Sin embargo eso debe ser la escuela del siglo XXI: transgresora, revolucionaria. En una sociedad mediatizada por una escala de valores basados en el consumo indiscriminado y la alienación colectiva con la televisión como principal aliado, la escuela debe alzar la voz y disentir para romper, de un modo u otro, ese perverso círculo vicioso. Si la escuela ha ejercido en muchas épocas de la historia un papel trasgresor, ahora, en la sociedad plástica del siglo XXI debe serlo más que nunca. La televisión se ha convertido en un dios alienante y perverso. Y la escuela, por desgracia, debe ser su rival. O intentar aportar lo que pueda a esta desigual lucha. He aquí una lista de palabras revolucionarias, relegadas en la televisión al ámbito de lo marginal y obsoleto y denigradas por su falta de rentabilidad comercial: respeto, solidaridad, tolerancia, civilidad, urbanidad, cortesía, amabilidad, dignidad, honradez, generosidad, humanidad, fraternidad. La lucha es definitivamente desigual: es David contra Goliat, es un ratón contra un dinosaurio. Nadar contra corriente no es fácil, y la lucha parece una batalla perdida de antemano. Pero la escuela tiene que intentarlo, es su labor revolucionaria que se le ha encomendado en estos tiempos. ¿Conseguirá la escuela desligarse de los hedores de la telebasura? Porque de lo contrario, si la escuela se mimetiza con grandes hermanos y pasa a ser parte del circo, estamos perdidos.

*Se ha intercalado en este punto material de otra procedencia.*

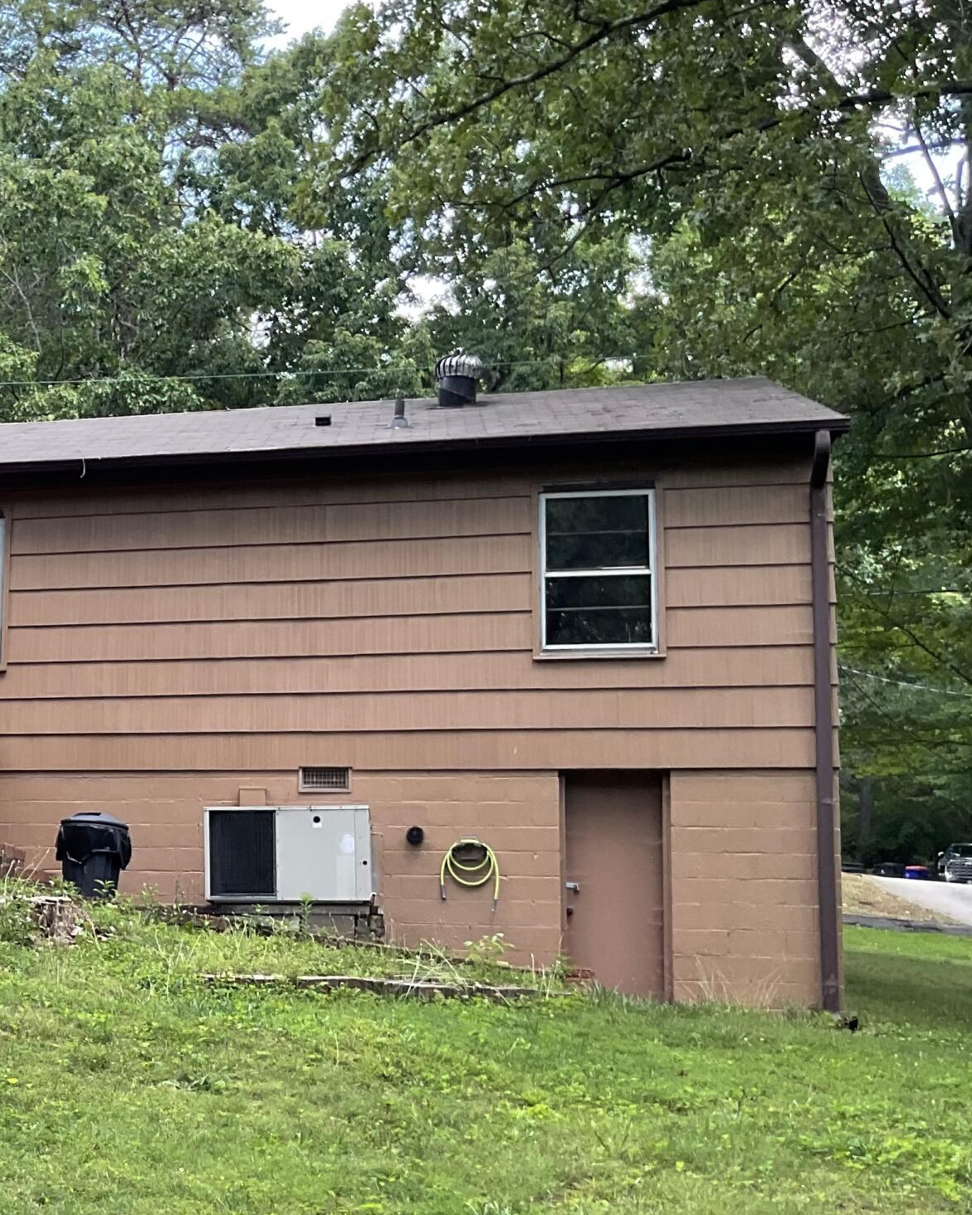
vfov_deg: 32.3
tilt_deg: +6.6
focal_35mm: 58
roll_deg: -2.2
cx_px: -217
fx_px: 2086
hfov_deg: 23.7
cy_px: 763
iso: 16
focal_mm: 3
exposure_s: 1/120
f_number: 1.8
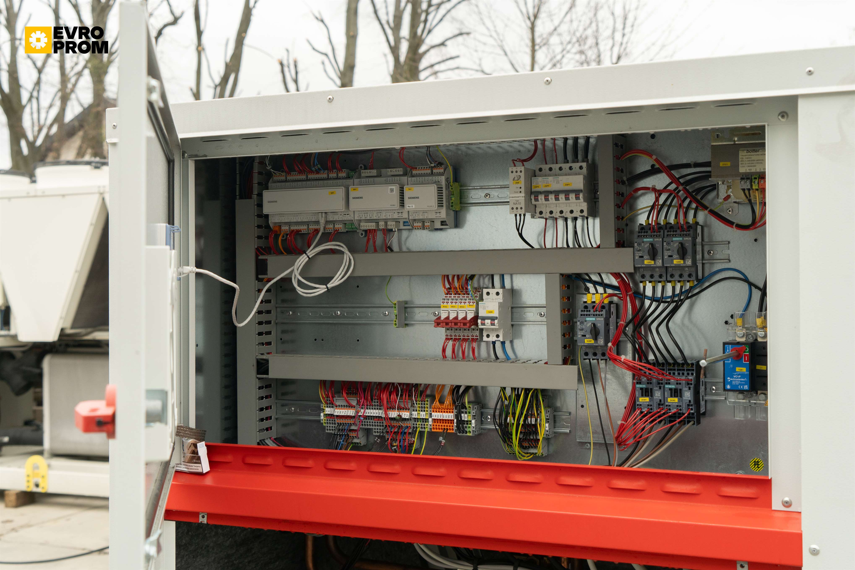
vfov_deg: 29.2
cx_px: 428
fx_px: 1092
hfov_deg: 42.7
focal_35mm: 46
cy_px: 285
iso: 250
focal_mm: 46
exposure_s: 1/125
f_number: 6.3
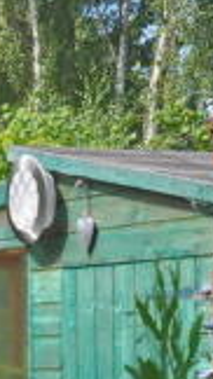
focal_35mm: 165
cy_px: 351
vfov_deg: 12.9
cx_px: -281
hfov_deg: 7.0
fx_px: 1658
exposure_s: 1/250
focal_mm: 26
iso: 200
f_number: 8
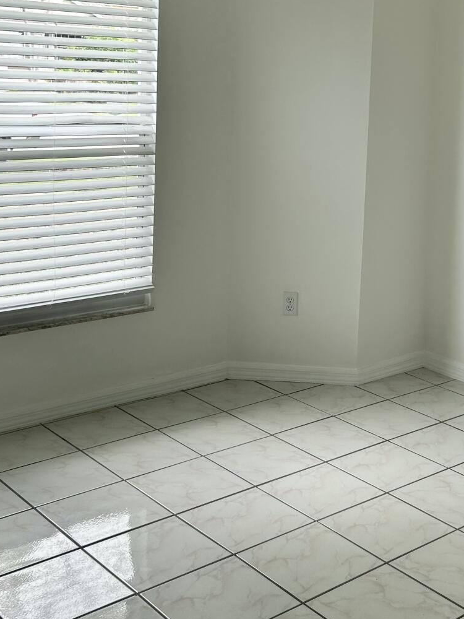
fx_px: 929
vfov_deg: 36.0
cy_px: 160
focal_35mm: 52
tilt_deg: -4.8
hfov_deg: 27.4
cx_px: 378
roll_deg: -3.0
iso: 32
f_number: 1.5
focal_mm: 5.7
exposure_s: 1/141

Habremos tocado fondo, ahora definitivamente. Y no estamos lejos de conseguirlo.

1 comentario:

Anónimo dijo...

Enhorabuena por este artículo. De acuerdo al 100 %. Realmente hemos llegado a tocar fondo y poco a poco van desapareciendo aquellos vividores y parásitos televisivos que se creen algo importante.. Ahora solo faltaría q algunos medios mirarán menos por sus intereses y dejaran de embaucarnos.